Friday, June 15, 2012

Another Reason Why Public Pension Funds Are in Trouble – In South Carolina Investment Managers Saw Their Opportunity

“I Seen My Opportunities and I Took ’Em.”: An Old-Time Pol Preaches Honest Graft




One of the famous, albeit not the most important of the old-time political bosses, was George Washington Plunkitt. Although he was well known in New York City political circles in the late-nineteenth and early-twentieth centuries, his enduring fame came from a very short book with a very long subtitle: Plunkitt of Tammany Hall: A Series of Very Plain Talks on Very Practical Politics, Delivered by Ex-Senator George Washington Plunkitt, the Tammany Philosopher, from his Rostrum—the New York County Courthouse Bootblack Stand. Journalist William Riordan listened to Plunkitt’s talks and published them as interviews in various local newspapers. In 1905, he published them in a book, which became a classic on American urban politics, one still widely read today. Amidst political cynicism, Plunkitt also preached the virtues of hard work, sobriety, and even (as in this talk on “honest graft”) honesty.



NY Times
The current state Treasurer of South Carolina  is Curtis Lofton, Jr. and he seems to have some integrity.  A recent New York Times article on the management, or lack thereof, of South Carolina’s state pension assets illustrates how one person can stand up to greed.

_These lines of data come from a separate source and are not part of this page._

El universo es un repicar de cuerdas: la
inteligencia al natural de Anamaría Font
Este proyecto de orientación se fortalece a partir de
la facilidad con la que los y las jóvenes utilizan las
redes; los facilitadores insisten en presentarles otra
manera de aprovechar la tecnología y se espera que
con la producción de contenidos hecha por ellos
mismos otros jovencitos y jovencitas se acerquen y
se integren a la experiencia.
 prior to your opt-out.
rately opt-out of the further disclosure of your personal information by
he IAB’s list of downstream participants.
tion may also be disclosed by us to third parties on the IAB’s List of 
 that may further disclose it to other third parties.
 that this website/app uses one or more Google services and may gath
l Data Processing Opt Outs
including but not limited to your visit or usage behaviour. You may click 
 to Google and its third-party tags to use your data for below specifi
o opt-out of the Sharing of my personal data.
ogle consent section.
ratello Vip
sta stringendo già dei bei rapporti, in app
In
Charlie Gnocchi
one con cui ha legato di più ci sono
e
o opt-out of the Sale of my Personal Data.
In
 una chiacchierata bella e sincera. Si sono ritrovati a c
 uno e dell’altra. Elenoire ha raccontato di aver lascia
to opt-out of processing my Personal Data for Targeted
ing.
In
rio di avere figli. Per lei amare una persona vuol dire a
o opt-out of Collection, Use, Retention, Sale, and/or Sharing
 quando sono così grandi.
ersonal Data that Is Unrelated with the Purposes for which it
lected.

The issue in South Carolina, like many states is getting a high enough return on pension investments so as to minimize contributions and thus be able to keep taxes, particularly on wealthy people, low.  So South Carolina went out and hired themselves a hot shot investment manager, paid him big bucks and got this result.

In 2005, South Carolina paid $22 million in management fees. By last year, that figure had soared to $344 million, including performance fees.

But maybe those fees were in error.

For instance, Mr. Loftis decided to take a closer look at the fees charged by just one of the state’s dozens of outside fund managers. The examination reduced the state’s fees by $18.1 million, Mr. Loftis said. He added that the fund manager called the difference a “reporting error.”

Yes, that’s what Wall Street investment managers call it when they overcharge a client by $18 million, it’s a reporting error.  As for performance

Funds like South Carolina’s are now left with many high-cost investments that in many cases have fared worse than old-fashioned stocks and bonds. The South Carolina fund earned 3.1 percent, annualized and before fees, in the three years through last June, the end of its fiscal year, versus 4.6 percent for all public pension funds tracked by Wilshire TUCS. (But the fund would fare better in the next six months, besting the national average for the three years through December.)

Wow, 3.1%, what a performance.  See a person could go to their broker, buy something good and safe and liquid like GE Capital Bonds and earn more than that.  But then Wall Street investment managers wouldn’t get those great fees.

As for the person who racked up all this fee expense for South Carolina, Mr. Robert L. Borden

What is also certain is that Mr. Borden is long gone. Mr. Borden, who resigned last December to join a private investment firm, says he is proud of what he accomplished in his nearly six years at the helm of the $24.5 billion South Carolina Retirement Systems.

Now who wants to bet against the idea that Mr. Borden went to work for one of those firms that got big fees from the South Carolina Pension Fund?  Anybody, really anybody.  Nobody huh.